Sheikh Hamad bin Jassim Al Thani, the Qatari prime minister, said that he regretted Khatib’s decision and urged him to reconsider.

FSA rejects

Meanwhile, the armed Syrian opposition said on Sunday that it refused to acknowledge the authority of Ghassan Hitto, the coalition-appointed prime minister for rebel-held areas in Syria.

“We in the Free Syrian Army do not recognise Ghassan Hitto as prime minister because the National Coalition did not reach a consensus,” at the March 18 vote, said FSA political and media coordinator Louay Muqdad.

“I speak on behalf of the [rebel] Military Councils and the Chief of Staff when I say that we cannot recognise a prime minister who was forced on the National Coalition, rather than chosen by consensus,” Muqdad said.

Hitto won an election in Istanbul on March 19 after 35 out of 49 coalition members voted for him following some 14 hours of discussion in a closed meeting bringing together prominent opponents based both inside and out of Syria.

Several key coalition members, including official spokesman Walid al-Bunni, however, walked out of the meeting and boycotted the vote.

Later, at least 12 top coalition members announced they had suspended their membership of the opposition body in protest against an election result they viewed as illegitimate.

‘Held hostage’

Meanwhile, opposition activists from Assad’s Alawite Shia Muslim sect called for him to be overthrown, during a conference held in Cairo, the Egyptian capital, on Sunday.

“The Syrian regime is not an Alawite sectarian regime … the Alawite sect was and is being held hostage by the regime,”

said the statement, which was read out by Alawite activist Tawfiq Dunia.

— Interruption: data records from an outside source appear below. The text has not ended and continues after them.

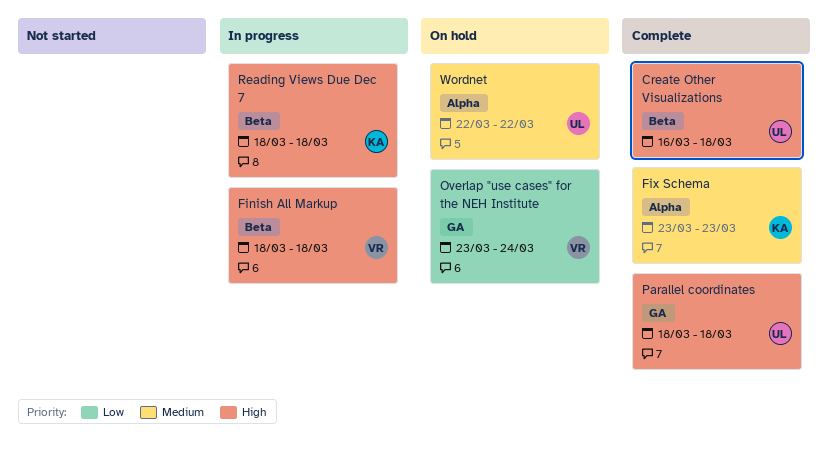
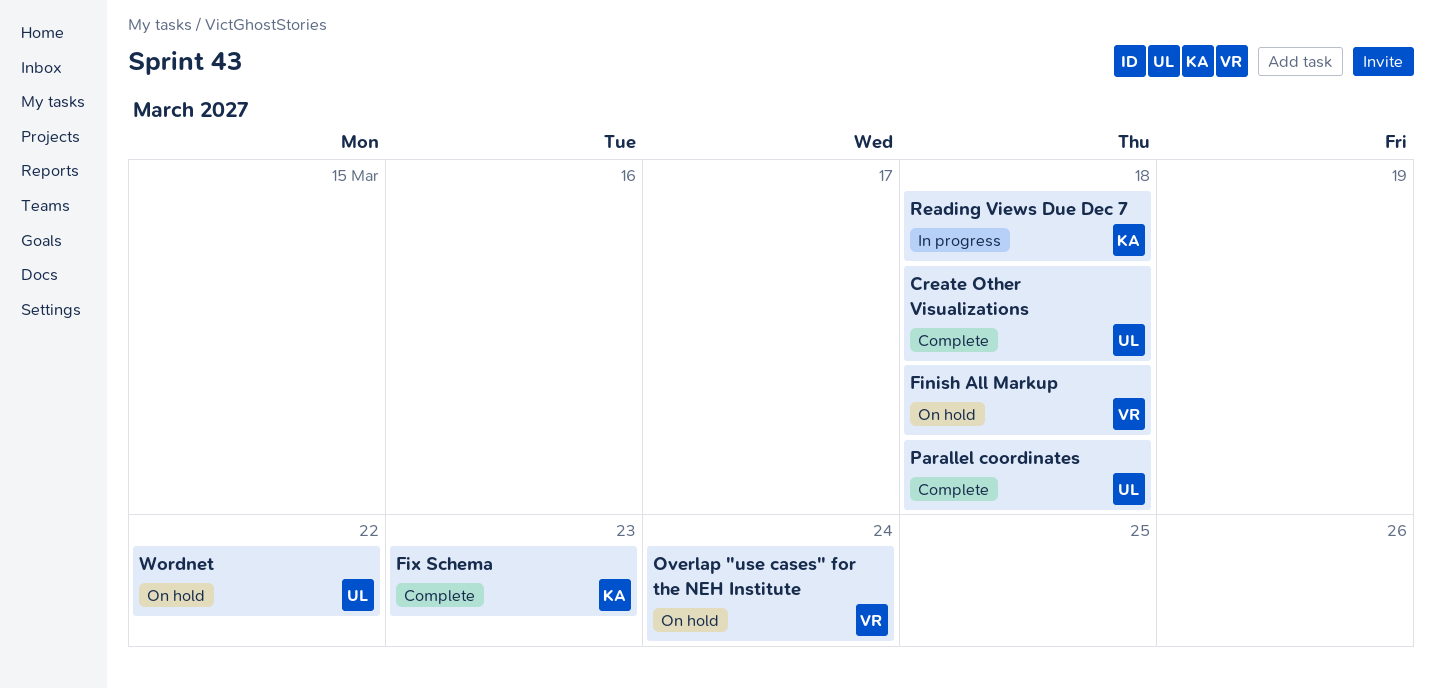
Finish All Markup, status: In progress -> On hold

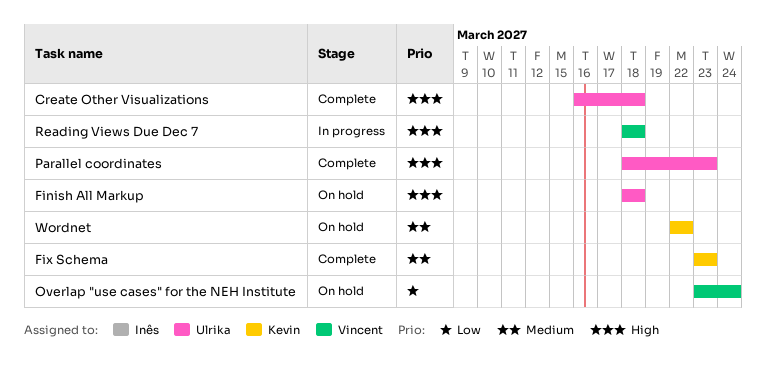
Finish All Markup, owner: Vincent -> Ulrika
Parallel coordinates, due: Mar 18 -> Mar 23
Reading Views Due Dec 7, owner: Kevin -> Vincent
Wordnet, owner: Ulrika -> Kevin

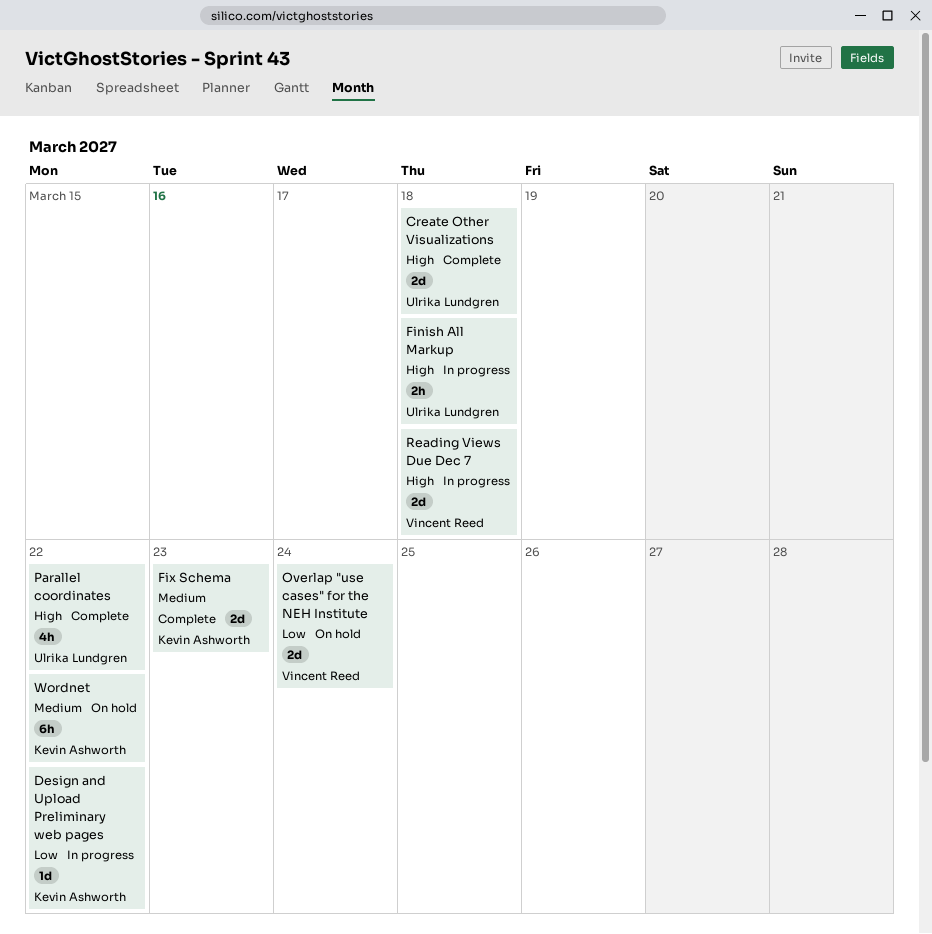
Design and Upload Preliminary web pages: none -> present
Finish All Markup, status: On hold -> In progress
Parallel coordinates, due: Mar 23 -> Mar 22

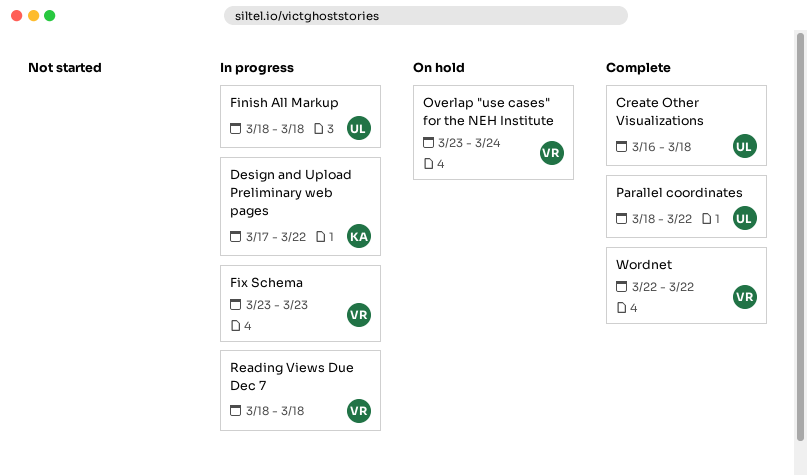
Fix Schema, status: Complete -> In progress
Fix Schema, owner: Kevin Ashworth -> Vincent Reed
Wordnet, status: On hold -> Complete
Wordnet, owner: Kevin Ashworth -> Vincent Reed

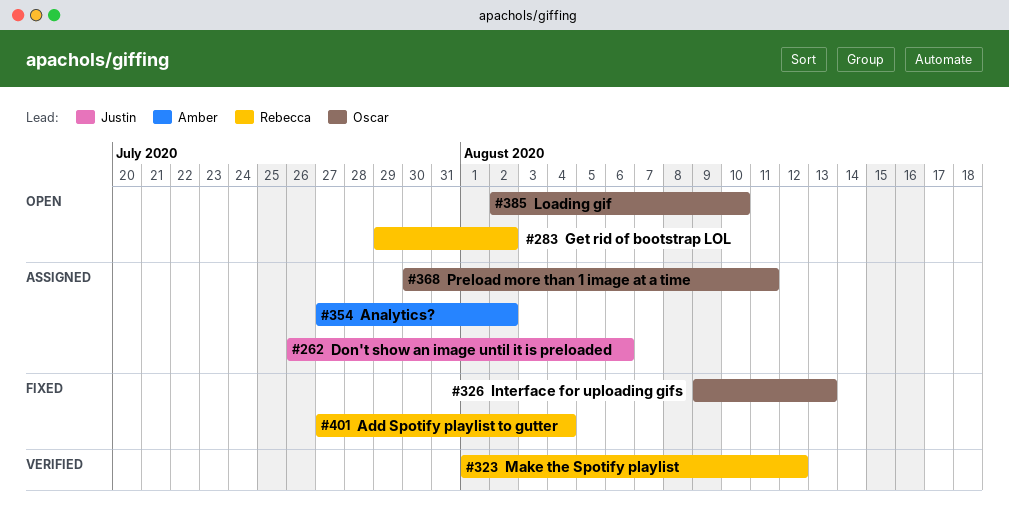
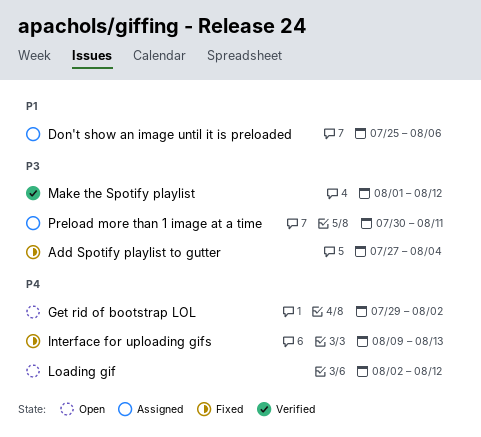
Analytics?: present -> none
Don't show an image until it is preloaded, start: Jul 26 -> Jul 25
Loading gif, due: Aug 10 -> Aug 12

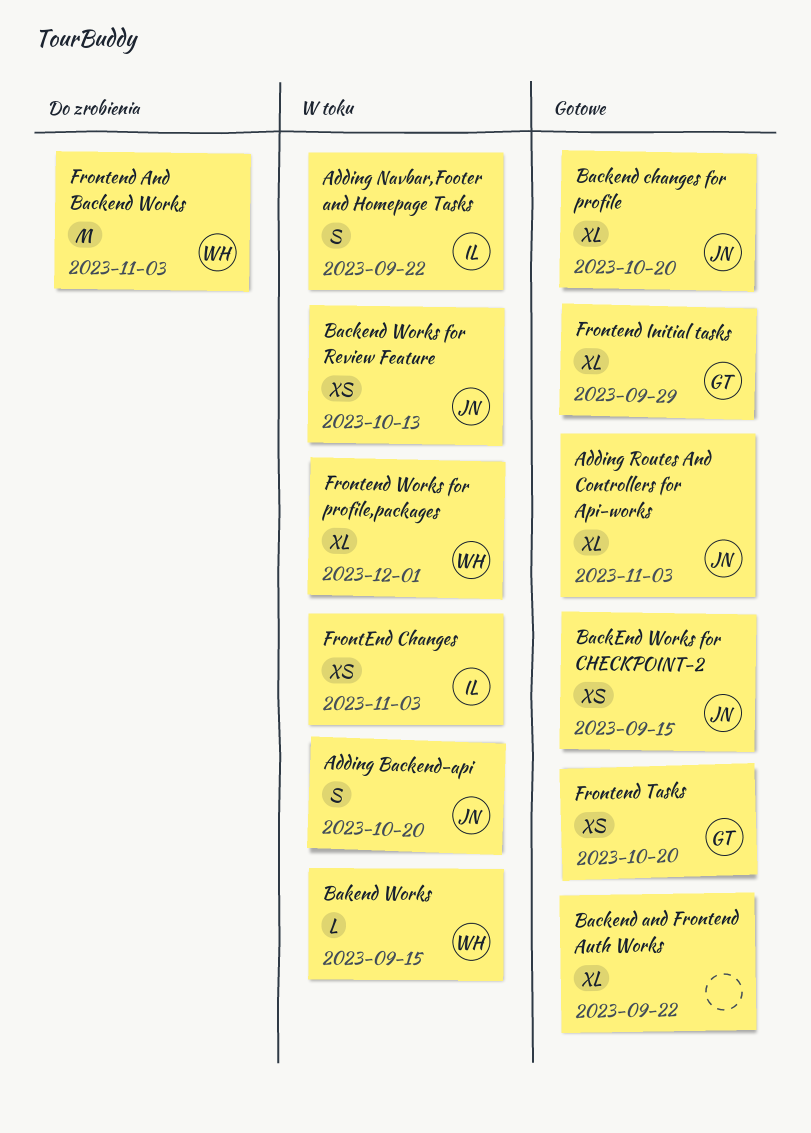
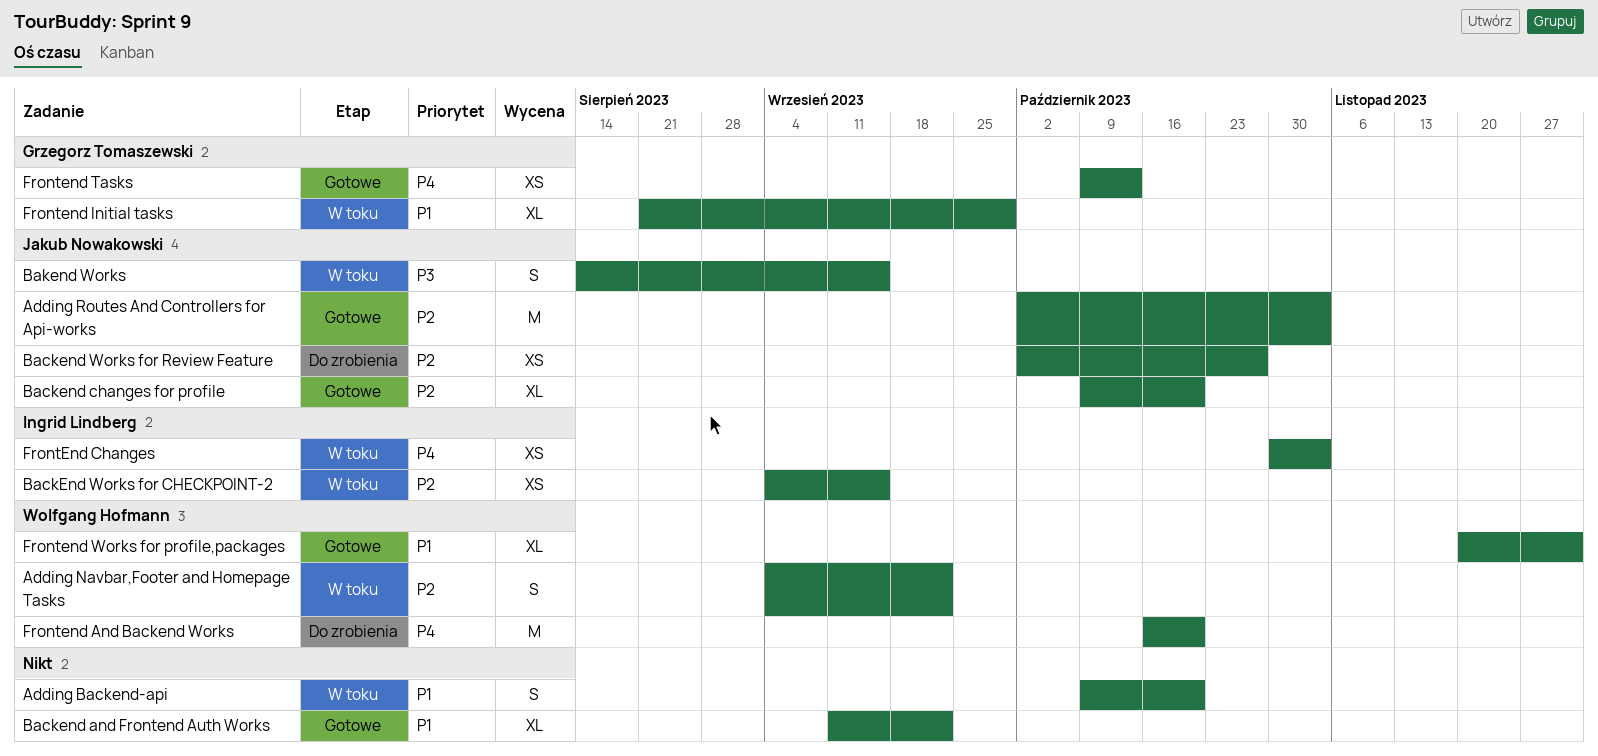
Adding Backend-api, owner: Jakub Nowakowski -> none
Adding Navbar,Footer and Homepage Tasks, owner: Ingrid Lindberg -> Wolfgang Hofmann
Adding Routes And Controllers for Api-works, estimate: XL -> M
BackEnd Works for CHECKPOINT-2, status: Gotowe -> W toku
BackEnd Works for CHECKPOINT-2, owner: Jakub Nowakowski -> Ingrid Lindberg
Backend Works for Review Feature, status: W toku -> Do zrobienia
Backend Works for Review Feature, due: Oct 13 -> Oct 27
Bakend Works, owner: Wolfgang Hofmann -> Jakub Nowakowski
Bakend Works, estimate: L -> S
Frontend And Backend Works, due: Nov 3 -> Oct 20
Frontend Initial tasks, status: Gotowe -> W toku
Frontend Tasks, due: Oct 20 -> Oct 13
Frontend Works for profile,packages, status: W toku -> Gotowe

The group said that the only way out of the crisis was for Assad to step down.

“What is important is that all Syrians unite regardless of their sect,” Samir Aita, a prominent economist and member of the Syrian Democratic Forum, told Reuters on the sidelines of the conference.

”We call on all Alawites inside Syria to support the Syrian revolution and sever their ties with the Syrian regime that has been using them against their brothers, claiming to the world that the regime is protecting the Alawite minority in Syria,” said Ali Dayoub, a spokesperson for the Alawites Against Bashar al-Assad group.

“We want the Alawites to recognise these lies because an autocratic regime cannot protect anyone but itself.”